Stated problem: Could you lay out every one of the lines below as a Markdown table with two columns, "Row" for the row number and "Line" for the line itself, leaving out any blank lines?
— begin Supplied material —
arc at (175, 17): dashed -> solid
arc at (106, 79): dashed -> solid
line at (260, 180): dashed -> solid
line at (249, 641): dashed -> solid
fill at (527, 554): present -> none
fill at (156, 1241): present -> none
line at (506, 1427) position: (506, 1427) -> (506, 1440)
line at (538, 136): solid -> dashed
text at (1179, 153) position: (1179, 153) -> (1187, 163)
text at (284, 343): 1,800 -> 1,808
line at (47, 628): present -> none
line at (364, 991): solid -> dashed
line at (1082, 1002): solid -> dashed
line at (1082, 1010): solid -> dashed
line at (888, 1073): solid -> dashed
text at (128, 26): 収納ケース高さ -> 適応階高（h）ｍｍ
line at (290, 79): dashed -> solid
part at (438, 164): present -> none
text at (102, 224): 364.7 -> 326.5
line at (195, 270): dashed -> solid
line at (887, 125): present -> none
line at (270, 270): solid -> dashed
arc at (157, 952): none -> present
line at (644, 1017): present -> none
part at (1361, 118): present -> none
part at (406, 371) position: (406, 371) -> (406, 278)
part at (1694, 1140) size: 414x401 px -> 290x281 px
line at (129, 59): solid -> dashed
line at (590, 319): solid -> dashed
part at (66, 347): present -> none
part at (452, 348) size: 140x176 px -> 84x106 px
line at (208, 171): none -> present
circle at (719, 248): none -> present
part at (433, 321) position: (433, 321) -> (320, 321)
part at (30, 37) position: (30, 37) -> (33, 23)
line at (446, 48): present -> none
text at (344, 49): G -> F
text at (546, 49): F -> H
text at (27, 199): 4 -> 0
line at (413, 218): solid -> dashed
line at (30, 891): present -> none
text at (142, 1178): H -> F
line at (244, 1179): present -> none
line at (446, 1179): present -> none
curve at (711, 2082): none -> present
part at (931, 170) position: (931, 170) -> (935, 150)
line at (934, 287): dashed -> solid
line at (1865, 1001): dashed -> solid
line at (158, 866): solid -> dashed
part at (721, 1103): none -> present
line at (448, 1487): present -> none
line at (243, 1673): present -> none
— end Supplied material —
Reply:
| Row | Line |
|---|---|
| 1 | arc at (175, 17): dashed -> solid |
| 2 | arc at (106, 79): dashed -> solid |
| 3 | line at (260, 180): dashed -> solid |
| 4 | line at (249, 641): dashed -> solid |
| 5 | fill at (527, 554): present -> none |
| 6 | fill at (156, 1241): present -> none |
| 7 | line at (506, 1427) position: (506, 1427) -> (506, 1440) |
| 8 | line at (538, 136): solid -> dashed |
| 9 | text at (1179, 153) position: (1179, 153) -> (1187, 163) |
| 10 | text at (284, 343): 1,800 -> 1,808 |
| 11 | line at (47, 628): present -> none |
| 12 | line at (364, 991): solid -> dashed |
| 13 | line at (1082, 1002): solid -> dashed |
| 14 | line at (1082, 1010): solid -> dashed |
| 15 | line at (888, 1073): solid -> dashed |
| 16 | text at (128, 26): 収納ケース高さ -> 適応階高（h）ｍｍ |
| 17 | line at (290, 79): dashed -> solid |
| 18 | part at (438, 164): present -> none |
| 19 | text at (102, 224): 364.7 -> 326.5 |
| 20 | line at (195, 270): dashed -> solid |
| 21 | line at (887, 125): present -> none |
| 22 | line at (270, 270): solid -> dashed |
| 23 | arc at (157, 952): none -> present |
| 24 | line at (644, 1017): present -> none |
| 25 | part at (1361, 118): present -> none |
| 26 | part at (406, 371) position: (406, 371) -> (406, 278) |
| 27 | part at (1694, 1140) size: 414x401 px -> 290x281 px |
| 28 | line at (129, 59): solid -> dashed |
| 29 | line at (590, 319): solid -> dashed |
| 30 | part at (66, 347): present -> none |
| 31 | part at (452, 348) size: 140x176 px -> 84x106 px |
| 32 | line at (208, 171): none -> present |
| 33 | circle at (719, 248): none -> present |
| 34 | part at (433, 321) position: (433, 321) -> (320, 321) |
| 35 | part at (30, 37) position: (30, 37) -> (33, 23) |
| 36 | line at (446, 48): present -> none |
| 37 | text at (344, 49): G -> F |
| 38 | text at (546, 49): F -> H |
| 39 | text at (27, 199): 4 -> 0 |
| 40 | line at (413, 218): solid -> dashed |
| 41 | line at (30, 891): present -> none |
| 42 | text at (142, 1178): H -> F |
| 43 | line at (244, 1179): present -> none |
| 44 | line at (446, 1179): present -> none |
| 45 | curve at (711, 2082): none -> present |
| 46 | part at (931, 170) position: (931, 170) -> (935, 150) |
| 47 | line at (934, 287): dashed -> solid |
| 48 | line at (1865, 1001): dashed -> solid |
| 49 | line at (158, 866): solid -> dashed |
| 50 | part at (721, 1103): none -> present |
| 51 | line at (448, 1487): present -> none |
| 52 | line at (243, 1673): present -> none |